I want to scrap data from a webpage. Here’s the code I have. It is supposed to get all the authors, but it only gets a first one (‘Simon Butler’).

Array.from(document.querySelectorAll('#author-group'))
  .map(e =>
      e.querySelector('[class="button-link workspace-trigger button-link-primary"]'))
  .map(e =>
      e.querySelector('[class="button-link-text"]'))
  .map(e =>
      e.querySelector('[class="react-xocs-alternative-link"]'))
  .map(e =>
      e.querySelector('[class="given-name"]').textContent + ' '
      + e.querySelector('[class="text surname"]').textContent)
  .join(', ')

As I see it, the error is from using querySelector as it gets the first element. However, when I use querySelectorAll I get the following error: e.querySelectorAll is not a function.

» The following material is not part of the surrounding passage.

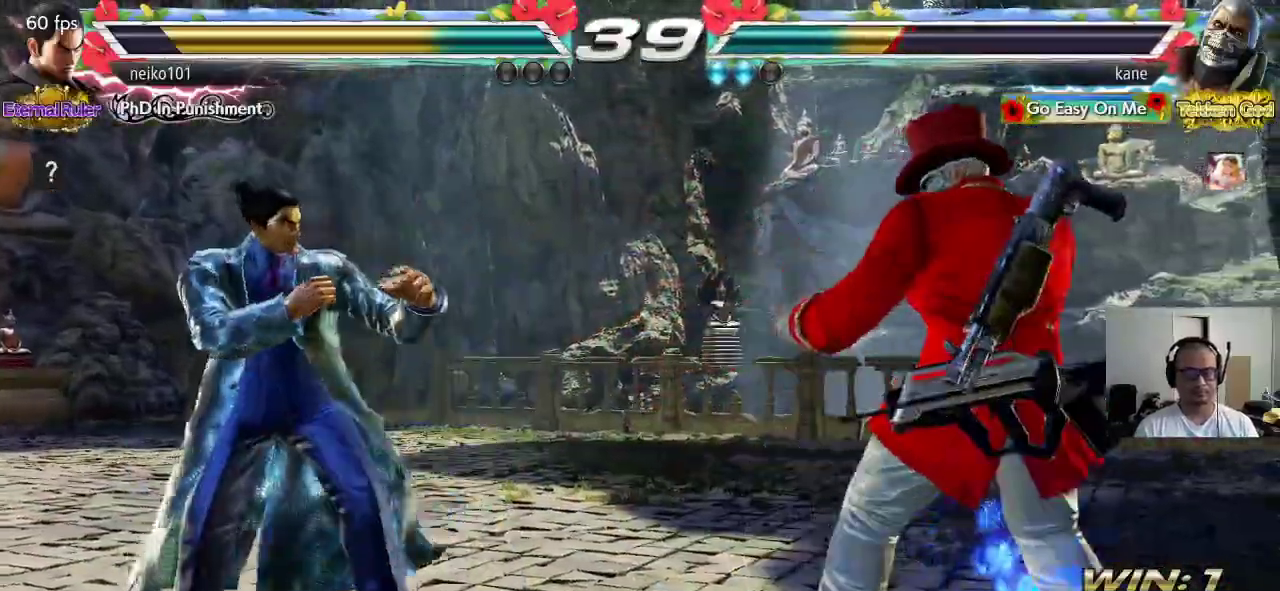
{"buttons": ["CROSS"], "left_stick": "left", "events": [[67, "left_stick", "left"], [133, "left_stick", "center"], [183, "left_stick", "left"], [333, "CIRCLE", "down"], [400, "CROSS", "down"], [450, "CIRCLE", "up"]]}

I want to scrap data from https://www.sciencedirect.com/science/article/pii/S0164121219302262.
I didn’t give any HTML code as the source HTML is really huge when it comes to a portion of authors information. I’m not familiar enough with HTML nor JS to give a minimal sample of HTML code.

Tags:

2

Answers


  1. 0 
    Array.from(document.querySelectorAll('#author-group'))

    This creates an array with one element in it.

    The code you provided used querySelector which only returned one item (which is what you said you weren’t looking for) but you said you tried with querySelectorAll.

    .map(e =>
      e.querySelectorAll('[class="button-link workspace-trigger button-link-primary"]'))

    Since the previous step returned an array with an element in it, e is an element.

    Elements have querySelectorAll so this is fine.

    However, now you are returning a NodeList, not an Element.

    .map(e =>
    e.querySelectorAll(‘[class="button-link-text"]’))

    Now e is a NodeList. It isn’t an Element.

    NodeLists don’t have querySelector or querySelectorAll methods.

    You need to loop over the NodeList (perhaps with a map) and deal with each element one by one.

    Probably what you should be doing is calling querySelectorAll once and using descendant combinators to describe the elements containing each author in a single query.

    Then you would be able to:

    Array.from(document.querySelectorAll('#author-group etc etc etc'))
    .map(e =>  
        e.querySelector('[class="given-name"]').textContent
        + ' '
        + e.querySelector('[class="text surname"]').textContent
    )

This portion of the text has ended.